The Wall Street Journals Joe Morgenstern disliked what he saw as the film's misanthropy, saying that "their caricatures range from dislikable through despicable, with not a smidgeon of humanity to redeem them." David Denby of The New Yorker enjoyed the film's look and feel, but found fault with the script and characterization: "A Serious Man, like Burn After Reading, is in their bleak, black, belittling mode, and it's hell to sit through ... As a piece of movie-making craft, A Serious Man is fascinating; in every other way, it's intolerable." Zemmelman wrote that this kind of viewer response results from the film's lack of narrative resolution: "The film is perplexing and the dialogue reminds the viewer repeatedly that we are in an encounter with the ever-conflictual and the infinitely mysterious."

Todd McCarthy said, "A Serious Man is the kind of picture you get to make after you've won an Oscar." Ebert quoted McCarthy in his review: "'This is the kind of picture you get to make after you've won an Oscar,' writes Todd McCarthy in Variety. I cannot improve on that."

Awarding the film five stars in The Guardian, Peter Bradshaw wrote, "this strange and wonderful film is rounded off with a gloriously well-crafted apocalyptic vision and a chilling intimation of divine retribution for earthly wrongdoing. The Coens have finished the noughties as America's preeminent filmmakers".
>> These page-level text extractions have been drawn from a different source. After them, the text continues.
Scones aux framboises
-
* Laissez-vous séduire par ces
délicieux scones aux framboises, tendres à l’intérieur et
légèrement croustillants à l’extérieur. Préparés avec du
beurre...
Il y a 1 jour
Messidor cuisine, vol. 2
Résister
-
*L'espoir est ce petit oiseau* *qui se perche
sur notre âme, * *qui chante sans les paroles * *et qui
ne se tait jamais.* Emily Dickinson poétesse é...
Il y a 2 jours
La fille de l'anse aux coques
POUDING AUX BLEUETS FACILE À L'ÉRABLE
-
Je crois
A Serious Man was later voted the 82nd-greatest film since 2000 in a BBC international critics' poll. In 2021, members of Writers Guild of America West (WGAW) and Writers Guild of America, East (WGAE) ranked its screenplay 42nd in WGA's 101 Greatest Screenplays of the 21st Century (So Far). In 2025, the film ranked 36th on The New York Timess list of "The 100 Best Movies of the 21st Century".

=== Accolades ===
A Serious Man received numerous awards and nominations, particularly for its screenplay, acting, and cinematography. Joel and Ethan Coen were awarded Best Original Screenplay at the 2009 National Board of Review Awards and the 2010 National Society of Film Critics Awards. The screenplay was also nominated for Best Original Screenplay at the 2010 Academy Awards, and received nominations from the Writers Guild of America Awards, the BAFTA Awards, the 15th Annual Critics' Choice Awards, and the 2009 Boston Society of Film Critics Awards.
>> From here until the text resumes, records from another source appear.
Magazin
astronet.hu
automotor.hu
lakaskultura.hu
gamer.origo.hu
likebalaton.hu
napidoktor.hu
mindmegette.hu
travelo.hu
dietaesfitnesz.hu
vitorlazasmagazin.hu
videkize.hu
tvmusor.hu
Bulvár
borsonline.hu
The film was nominated for Best Picture at the 82nd Academy Awards; the BBC News called it "one of the less talked about nominees". It was also nominated for Best Picture by the Critics' Choice Awards, the Boston Society of Film Critics, and the Chicago Film Critics Association. The National Board of Review, the American Film Institute, the Satellite Awards, and the Southeastern Film Critics Association Awards all listed the film as one of the ten best of 2009.
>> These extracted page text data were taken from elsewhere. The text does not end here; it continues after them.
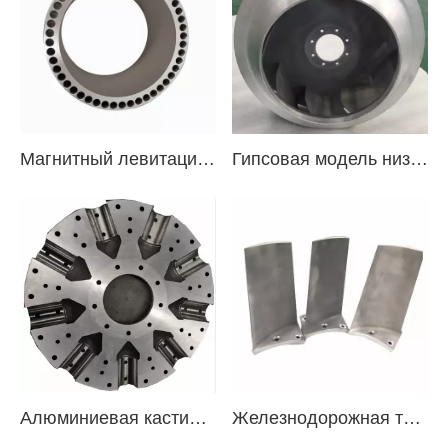
Магнитный левитационный поток охлаждения Поток алюминиевый сплав 6061 с тремя осью обрабатывающую центр с ЧПУ
Гипсовая модель низкого давления рельса транзита вентилятор алюминиевый рабочее колесо
Алюминиевая кастинг кастинг
Железнодорожная транспортная вентиляционная система Центробежная алюминиевая лезвия вентилятора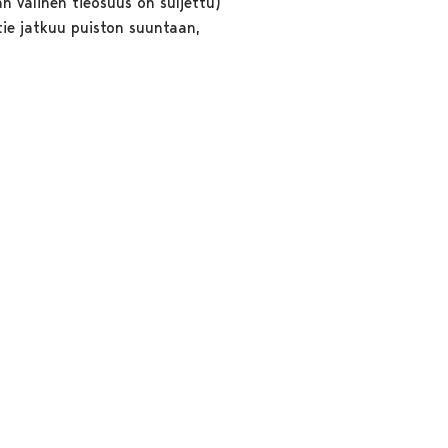
nan välinen tieosuus on suljettu)
tie jatkuu puiston suuntaan,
Stuhlbarg was awarded the Chaplin Virtuoso Award at the Santa Barbara International Film Festival and was nominated for Best Actor at the 2010 Golden Globe Awards. Stuhlbarg, Kind, Melamed and Lennick were nominated for a Gotham Award for Best Performance by an Ensemble Cast. At the 2010 Independent Spirit Awards, Roger Deakins won the award for Best Cinematography, and the film's directors, ensemble cast, and casting directors were awarded with the Robert Altman Award.

Deakins also received awards at both the 2009 Hollywood Awards and the 2009 San Francisco Film Critics Circle Awards, along with the Nikola Tesla Award at the Satellite Awards.